Book City reads “The time of dreaming”

From Monday, November 13th to Sunday the 19th, the 12th edition of Book City Milano, the event dedicated to books and reading, will take place. There will be various sessions with authors, readings, prizes, events: through literature, topics of contemporary interest are analysed on a specific theme. This year it will be “The time of dreaming”, that elusive moment that lives in the depths of sleep. Dream is the word that speaks of thoughts and desires, utopias and dystopias, escapes and battles, nightmares and fears. Dream is the word that inhabits every hope and its every meaning crosses private and public discourse, nourishes the history of knowledge, science and the creative arts, shapes the unconscious and creates knowledge. The programme of the edition, which can be read here, is impressive and will also have some events dedicated to Japan.


The inaugural evening will be held on Monday, November 13th, at 8pm at the Dal Verme Theatre. The guest of honour will be the Turkish writer Orhan Pamuk, who will receive the Seal of the City for the occasion, as per tradition. The author received the Nobel Prize for Literature in 2006. The Turkish writer's works shed light on the different facets of the relationship between East and West, providing often complex narratives, full of characters with cumbersome identities and strong passions, stories poised between reality and imagination. Also speaking on the year's theme will be Alessandra Kustermann, the first woman head physician at the Milan Mangiagalli Clinic and founder of the Sexual and Domestic Violence Relief, the first of its kind in Italy.


The closing of Book City Milano 2023 will be at 8pm on Sunday, November 19th, at the Franco Parenti Theatre, to talk about how infinite the books of dreams are. Vittorio Lingiardi will accompany spectators into the library of dreams: a labyrinth in which to get lost, where Federica Fracassi's voice will be the Ariadne's thread between Penelope's twenty white geese and Elio Aristide's nightmares, Ovid's verses and those of Cvetaeva, the Bible and the Koran, Freud and Jung.

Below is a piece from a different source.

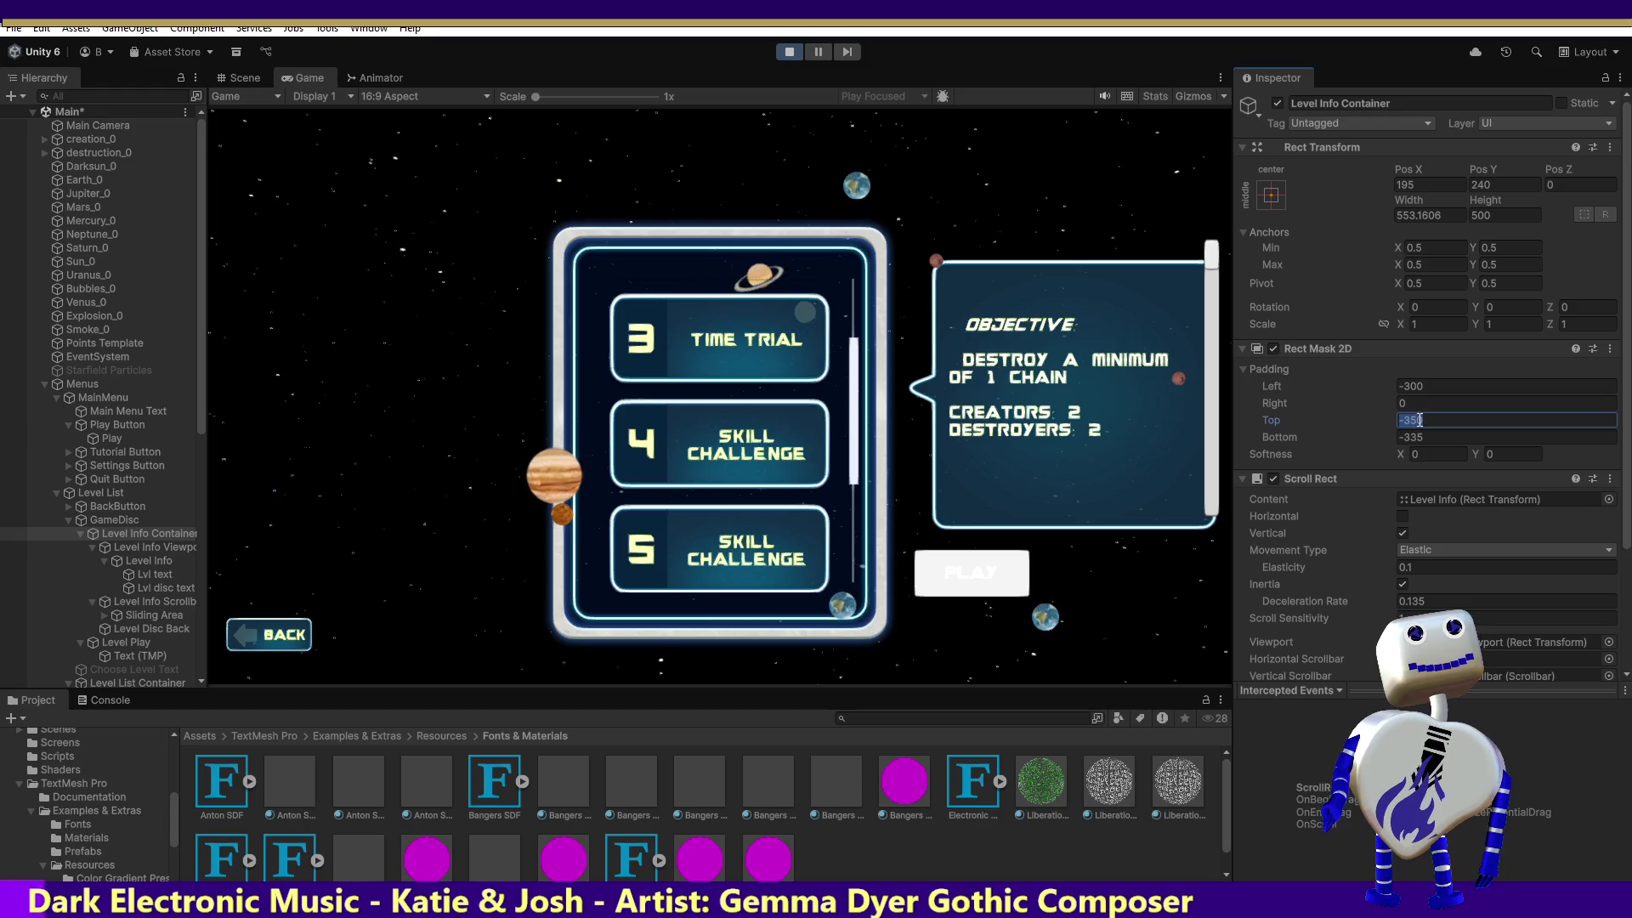
click(1473, 185)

Between these two dates an infinity of occasions and strands with evocative titles such as “Living and inhabiting today's cities”, “Therapeutic writing and photography and readings in the wards”, “Servillo reads Pinocchio”, “Poetry and the City”, “Basaglia's dream”, and “Telling the nightmare. The black chronicle from Buzzati to podcasts”. There are many thematic hubs, from the Triennale to Radio Popolare, from the Sforzesco Castle to the Arci Bellezza. Initiatives for children, for social issues, the involvement of libraries, universities and, of course, bookshops, complete the programme.


Two occurrences  discussing Japan are worth mentioning. The first takes place On Sunday November 19th, at 11 am, at the Circolo Filologico Milanese, in Sala Liberty, Via Clerici 10, Milan. The book “Japan in colour” by Laura Imai Messina will be presented: in a kaleidoscope of stories, legends, traditions and with the splendid illustrations of Barbara Baldi. This book has the gentle and disruptive force of travels that changes the gaze.

On the same day, at 4pm, at Pime, in Sala Cremonesi, Via Monte Rosa, 81, also in Milan, there will be a talk on “Mysterious Japan: the fascination of remote islands”, to present the book “Shimaguni. A Narrative Atlas of the Islands of Japan” by Francesca Scotti. Japan is an archipelago country, shimaguni, consisting of more than 14 thousand islands. Of these, a multitude of more or less well-known, made up of solitary, inaccessible, inhabited, uninhabited, evanescent or even disappeared, contain stories rich in interest, fascination and mystery. They house a mix of Identities, colours, and environments. Through the path of this atlas, the writer Francesca Scotti, who has made Japan her second home, reveals stories full of beauty and mystery, with the evocative illustrations of Uragami Kazuhisa, restoring with grace and respect the life and spirituality of a country that never ceases to fascinate.